▶ _Exercise requirements_:
Pick out each line in the items below that contains the string "between", and copy it. Matching is case-sensitive.

Start of Given records

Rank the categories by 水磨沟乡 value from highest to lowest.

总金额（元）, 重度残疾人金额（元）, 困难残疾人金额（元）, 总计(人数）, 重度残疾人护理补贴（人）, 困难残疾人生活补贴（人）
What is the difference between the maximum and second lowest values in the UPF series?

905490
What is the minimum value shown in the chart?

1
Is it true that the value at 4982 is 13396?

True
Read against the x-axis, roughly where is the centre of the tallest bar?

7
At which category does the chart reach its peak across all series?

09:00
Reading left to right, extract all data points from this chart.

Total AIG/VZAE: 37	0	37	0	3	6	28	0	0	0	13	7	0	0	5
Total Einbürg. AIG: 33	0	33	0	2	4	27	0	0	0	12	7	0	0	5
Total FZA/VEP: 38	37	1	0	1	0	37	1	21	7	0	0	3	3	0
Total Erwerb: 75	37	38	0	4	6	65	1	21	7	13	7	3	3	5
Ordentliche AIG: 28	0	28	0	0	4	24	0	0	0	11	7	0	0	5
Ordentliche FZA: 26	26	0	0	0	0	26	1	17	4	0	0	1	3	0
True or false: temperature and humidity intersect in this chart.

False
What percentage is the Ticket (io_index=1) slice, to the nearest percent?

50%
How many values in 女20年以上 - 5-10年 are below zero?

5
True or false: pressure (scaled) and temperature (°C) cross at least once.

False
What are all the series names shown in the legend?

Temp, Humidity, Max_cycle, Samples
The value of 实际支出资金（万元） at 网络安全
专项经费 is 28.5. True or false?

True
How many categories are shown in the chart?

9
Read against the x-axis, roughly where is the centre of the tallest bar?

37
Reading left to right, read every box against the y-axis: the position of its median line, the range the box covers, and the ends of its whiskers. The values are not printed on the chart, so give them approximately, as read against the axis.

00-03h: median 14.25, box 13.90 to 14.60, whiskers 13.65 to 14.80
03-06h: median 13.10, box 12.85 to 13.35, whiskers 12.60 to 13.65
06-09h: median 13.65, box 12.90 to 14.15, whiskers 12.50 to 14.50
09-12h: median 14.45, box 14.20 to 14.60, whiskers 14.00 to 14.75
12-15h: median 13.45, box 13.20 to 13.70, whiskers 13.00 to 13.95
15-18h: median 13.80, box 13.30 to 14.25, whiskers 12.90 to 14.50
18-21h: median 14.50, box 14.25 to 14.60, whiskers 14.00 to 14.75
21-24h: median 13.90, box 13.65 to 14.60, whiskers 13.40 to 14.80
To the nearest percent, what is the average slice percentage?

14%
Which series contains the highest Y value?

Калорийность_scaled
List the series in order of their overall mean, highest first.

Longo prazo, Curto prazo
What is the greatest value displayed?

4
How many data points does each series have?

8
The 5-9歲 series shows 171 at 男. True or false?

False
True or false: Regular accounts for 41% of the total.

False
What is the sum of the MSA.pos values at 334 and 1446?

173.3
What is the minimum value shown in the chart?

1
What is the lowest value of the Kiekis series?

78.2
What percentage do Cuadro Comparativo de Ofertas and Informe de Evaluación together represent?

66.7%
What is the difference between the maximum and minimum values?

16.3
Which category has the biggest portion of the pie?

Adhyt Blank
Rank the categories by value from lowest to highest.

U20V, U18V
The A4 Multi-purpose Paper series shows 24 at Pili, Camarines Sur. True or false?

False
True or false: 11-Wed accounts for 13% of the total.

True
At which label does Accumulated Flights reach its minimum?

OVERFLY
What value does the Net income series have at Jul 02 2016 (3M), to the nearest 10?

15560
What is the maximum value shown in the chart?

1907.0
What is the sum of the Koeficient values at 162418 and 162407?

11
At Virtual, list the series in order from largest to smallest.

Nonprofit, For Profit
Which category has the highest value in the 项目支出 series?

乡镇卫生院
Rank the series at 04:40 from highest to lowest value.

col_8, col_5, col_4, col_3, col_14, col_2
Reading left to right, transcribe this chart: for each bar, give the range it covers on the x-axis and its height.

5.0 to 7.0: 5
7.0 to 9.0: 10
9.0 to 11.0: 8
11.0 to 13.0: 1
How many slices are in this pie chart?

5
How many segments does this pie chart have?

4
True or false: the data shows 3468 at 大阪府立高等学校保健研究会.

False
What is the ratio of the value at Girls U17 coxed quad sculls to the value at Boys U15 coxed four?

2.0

End of Given records

▶ _Problem solution_:
What is the difference between the maximum and second lowest values in the UPF series?
What is the difference between the maximum and minimum values?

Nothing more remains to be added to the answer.